This post really has little to do with The Social Atom, but I've had no time to blog anything today, as I've been occupied with a last-minute article on some recent physics research. Physicists are getting ever closer to building material systems that will coax photons, the quantum particles of light, to interact with one another. Ordinarily, that never happens; flashlight beams, for example, just pass through one another. But it turns out that with some really tricky quantum optics, it should be possible to effect (which quantum theory says is possible).
You may ask -- why even try? I'll get to that.

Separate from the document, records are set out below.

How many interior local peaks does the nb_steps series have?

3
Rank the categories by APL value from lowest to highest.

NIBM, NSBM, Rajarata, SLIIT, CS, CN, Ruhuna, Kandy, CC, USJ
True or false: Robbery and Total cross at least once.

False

The bizarre things researchers are developing to achieve this illustrate the way science leads in directions that no one could possibly imagine beforehand; truth really is stranger than fiction. One prominent proposal, for example, involves lasers illuminating thin films of diamond, within which specially-chosen atoms have been embedded amidst a precise pattern of tiny, drilled microholes. Without getting into the details, the quantum physics of this weird system leads is an array of cavities which can trap single photons. With the cavities arranged in precise geometric arrays, the photons in neighboring cavities will interact fairly strongly with one another, and so what you get is a system akin to a collection of interacting photons. It hasn't been done yet in the lab, but the principles are so well understood that it almost certainly will be done in a few years.
Now back to the why. Why do this? There are a couple of reasons, besides it's being just good fun and a challenge leading to new physics (which I think is probably the most important reason, by the way). First, there's good reason for expecting that interacting photons would be exceedingly useful for doing quantum information processing; i.e. as parts of quantum computers. But well before that, physicists also expect they'll be able to use these photon systems as "quantum simulators" to do virtual experiments mimicking just about any kind of particle system you like.

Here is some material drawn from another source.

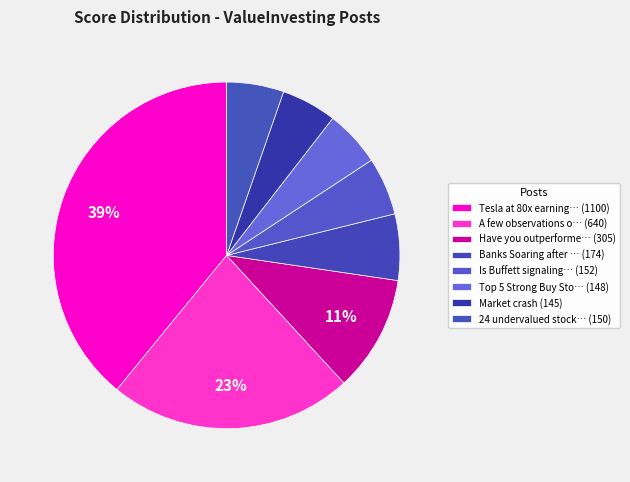

How many segments does this pie chart have?

8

When we think of simulation we ordinarily think of simulation by computer; but if you think about it, simulation really has nothing to do with computers. It really means using something that is simpler or faster or easier to use to study the behavior of something else, under conditions when you have confidence that the two things should work similarly, so you can learn about the one from the other. Theorists have shown that interacting photon systems could be tuned to dial up just about any physics you like -- any details about the interactions between particles -- and so could be used to do virtual experiments for all kinds of hypotheticl materials, even ones that don't exist.
Curiously, I just came across a review in Nature, written by my former colleague Phil Ball, of two new books on simulation in the social sciences. As the review notes,
..these two books are part of an important trend in the social sciences. Both argue for the value of agent-based modelling (ABM) in social science. This approach involves "growing societies from the bottom up", as Epstein has put it, rather than devising analytically airtight theorems from first principles that are tractable but transparently wrong in what they assume and imply about human behaviour.
The aim of ABM is to study whether the macroscopic patterns or regularities that we observe in society, such as price equilibria or the appearance of behavioural norms, can be generated from decentralized, local interactions between collections of agents.... Agent-based models may not describe reality, but they can show how interaction and nonlinearity produce social outcomes that could not be predicted simply by inspecting the behavioural rules.
Of course, all this is simulation, in this case using computers, which help us go beyond what our human brains can foresee in situations in which many factors begin working off one another. For the moment, quantum simulators are tuned specifically to atomic systems, and I'm not sure how far they might be generalized in the future. I can't imagine that quantum simulators in thin diamond films will ever be used to shed light on important social questions, by modeling social interactions, but then, who knows -- and why not?